Un projet d'arrêté visant à clarifier et à limiter les dérogations à l'épandage aérien de produits phytosanitaires est en consultation jusqu'au 21 août. Ce texte viendra abroger l'arrêté du 31 mai 2011.

Agroécologie  |    |  Rachida BoughrietActu-Environnement.com
Epandage aérien : vers des dérogations plus exceptionnelles ?

Le ministère de l'Agriculture soumet à consultation jusqu'au 21 août un projet d'arrêté visant à encadrer l'octroi de dérogation préfectorale à l'interdiction d'épandage de produits phytosanitaires par voie aérienne, "dans une optique de développement de méthodes alternatives".

Ce texte vise à abroger le précédent arrêté daté du 31 mai 2011 qui encadre ce mode de traitement en permettant notamment de déroger à l'interdiction "pour une durée limitée, lorsque ce type d'épandage présente des avantages manifestes pour la santé ou l'environnement, ou si le danger ne peut être maîtrisé par d'autres moyens".

Ce nouvel arrêté a été élaboré de façon à rendre le processus de dérogation à l'interdiction "plus compréhensible par le public, répondant mieux aux seules situations où le traitement aérien est particulièrement indispensable et mieux harmonisé entre régions", explique le ministère.

La possibilité d'avoir recours au traitement aérien est ainsi limitée aux cas où il n'existe pas d'autres alternatives terrestres, prévoit l'arrêté.
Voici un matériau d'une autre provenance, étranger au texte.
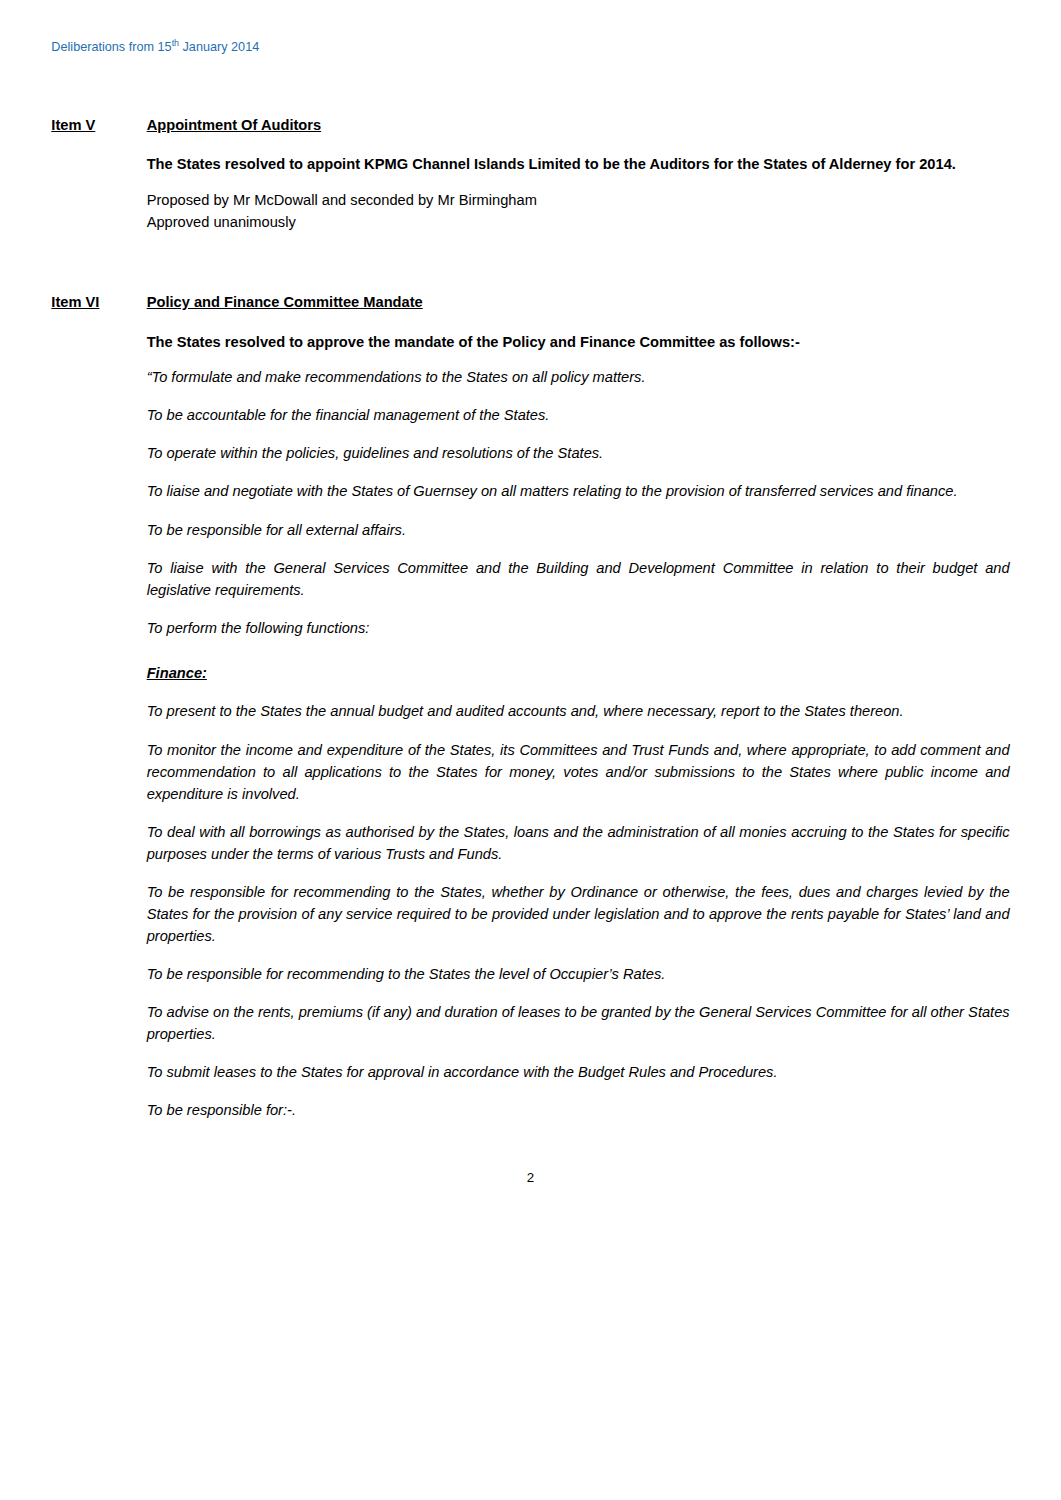Deliberations from 15th January 2014
Item V Appointment Of Auditors
The States resolved to appoint KPMG Channel Islands Limited to be the Auditors for the States of Alderney for 2014.
Proposed by Mr McDowall and seconded by Mr Birmingham
Approved unanimously
Item VI Policy and Finance Committee Mandate
The States resolved to approve the mandate of the Policy and Finance Committee as follows:-
“To formulate and make recommendations to the States on all policy matters.
To be accountable for the financial management of the States.
To operate within the policies, guidelines and resolutions of the States.
To liaise and negotiate with the States of Guernsey on all matters relating to the provision of transferred services and finance.
To be responsible for all external affairs.
To liaise with the General Services Committee and the Building and Development Committee in relation to their budget and legislative requirements.
To perform the following functions:
Finance:
To present to the States the annual budget and audited accounts and, where necessary, report to the States thereon.
To monitor the income and expenditure of the States, its Committees and Trust Funds and, where appropriate, to add comment and recommendation to all applications to the States for money, votes and/or submissions to the States where public income and expenditure is involved.
To deal with all borrowings as authorised by the States, loans and the administration of all monies accruing to the States for specific purposes under the terms of various Trusts and Funds.
To be responsible for recommending to the States, whether by Ordinance or otherwise, the fees, dues and charges levied by the States for the provision of any service required to be provided under legislation and to approve the rents payable for States’ land and properties.
To be responsible for recommending to the States the level of Occupier’s Rates.
To advise on the rents, premiums (if any) and duration of leases to be granted by the General Services Committee for all other States properties.
To submit leases to the States for approval in accordance with the Budget Rules and Procedures.
To be responsible for:-.
2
Une dérogation ne peut donc être délivrée que lorsqu'un organisme nuisible menaçant les végétaux "ne peut être maîtrisé par d'autres moyens de lutte, ou si cette technique présente des avantages manifestes, dûment justifiés, pour la santé, l'environnement, ou la sécurité et la protection des opérateurs du fait de l'impossibilité du passage de matériels terrestres en raison de la hauteur des végétaux, ou d'une pente ou dévers des parcelles trop importants ou d'une portance des sols trop faible".

Restriction des cultures éligibles aux dérogations

Les deux systèmes de dérogation ont également été revus : les dérogations ponctuelles ont été remplacées par "des dérogations d'urgence, limitées à des circonstances exceptionnelles mieux définies".

De leur côté, les dérogations dites annuelles ont été remplacées par "des dérogations dites temporaires", de durée limitée à la période d'intervention potentielle. La liste des cultures éligibles à ces dérogations est ainsi révisée : le maïs grain et le maïs semence ne font plus partie des cultures pour lesquelles les dérogations temporaires sont possibles, selon le projet de texte.

En revanche, des dérogations temporaires pourront être accordées pour traiter les cultures et les organismes nuisibles suivants : vigne (lutte contre les maladies cryptogamiques - mildiou, oïdium, black-rot -, contre les tordeuses de la grappe…), maïs doux et maïs pop corn (lutte contre les foreurs de l'épi, contre la chrysomèle…), riz (lutte contre la pyrale, désherbage…) et bananiers (lutte contre les cercosporioses jaune et noire).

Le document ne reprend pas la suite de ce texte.